29 – A Directiva 1999/44, no seu artigo 3.°, n.os 3 e 5, estabelece um sistema em duas fases para o exercício dos direitos do consumidor que pode pedir, em primeiro lugar, a reparação sem encargos ou a substituição sem encargos do bem. Só subsidiariamente pode pedir uma redução adequada do preço ou exigir a resolução do contrato.


30 – Oppermann observa que o ponto de partida da interpretação literal do direito comunitário deve ser «o significado normal e natural das palavras no contexto imediato da frase». V. Oppermann, T., Europarecht, 3.ª edição, Verlag C. H. Beck, München, 2005, p. 207, n.° 20.


31 – Na doutrina, Oppermann alerta para tais deturpações do sentido das disposições através da interpretação. V. Oppermann, T., Europarecht, 3.ª edição, Verlag C. H. Beck, München, 2005, p. 209, n.° 23.

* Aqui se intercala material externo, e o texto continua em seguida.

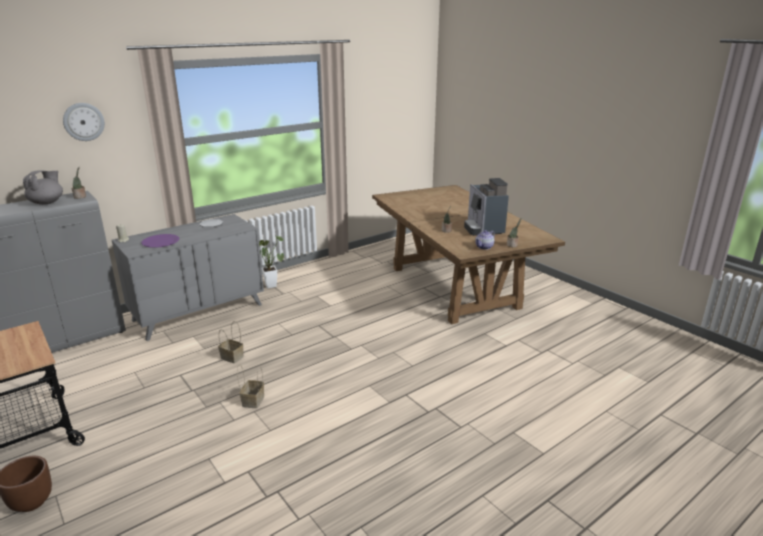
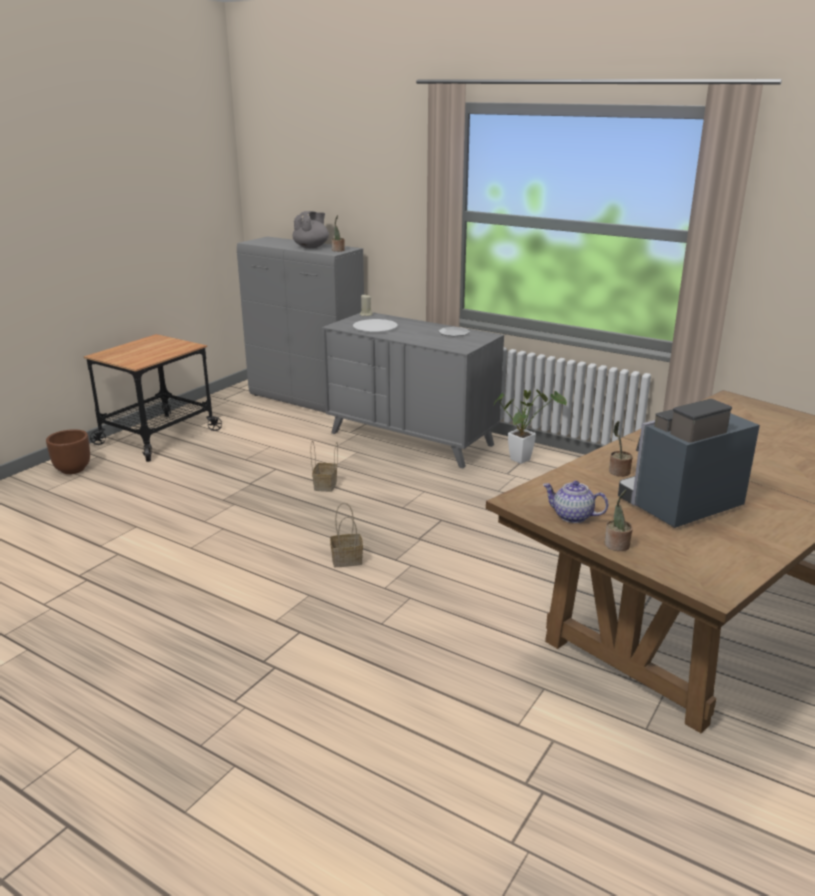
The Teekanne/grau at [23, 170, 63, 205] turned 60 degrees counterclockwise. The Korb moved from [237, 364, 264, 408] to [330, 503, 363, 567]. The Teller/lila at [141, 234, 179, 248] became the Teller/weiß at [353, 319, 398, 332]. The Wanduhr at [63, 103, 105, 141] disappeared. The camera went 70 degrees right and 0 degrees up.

32 – Neste contexto, há igualmente que observar que a Directiva 1999/44 também protege o vendedor através da limitação temporal da sua responsabilidade. V. décimo sétimo considerando e artigo 5.°, n.° 1, da Directiva 1999/44.


33 – Na doutrina alemã, Ball, W., «Die Nacherfüllung beim Autokauf», Neue Zeitschrift für Verkehrsrecht, n.° 5/2004, p. 222, refere‑se ao problema do montante da indemnização no caso de automóveis não conformes. Schulze e Ebers mencionam o caso em que o comprador compra, por 2 000 euros, um computador que tem uma vida média de dois anos e, um mês antes do termo do prazo de garantia de dois anos, detecta um defeito no disco duro que não é possível reparar, mas o vendedor só está disposto a substituir o bem se o comprador pagar uma indemnização pelo uso de 1916 euros. Observo, a este respeito, que pode dar‑se o caso de o preço do computador novo no mercado, no momento da verificação do defeito, ter sido reduzido para apenas 500 euros, em razão dos progressos tecnológicos. V. Schulze, R., Ebers, M., «Streitfragen im neuen Schuldrecht», Juristische Schulung, n.° 4/2004, p. 369.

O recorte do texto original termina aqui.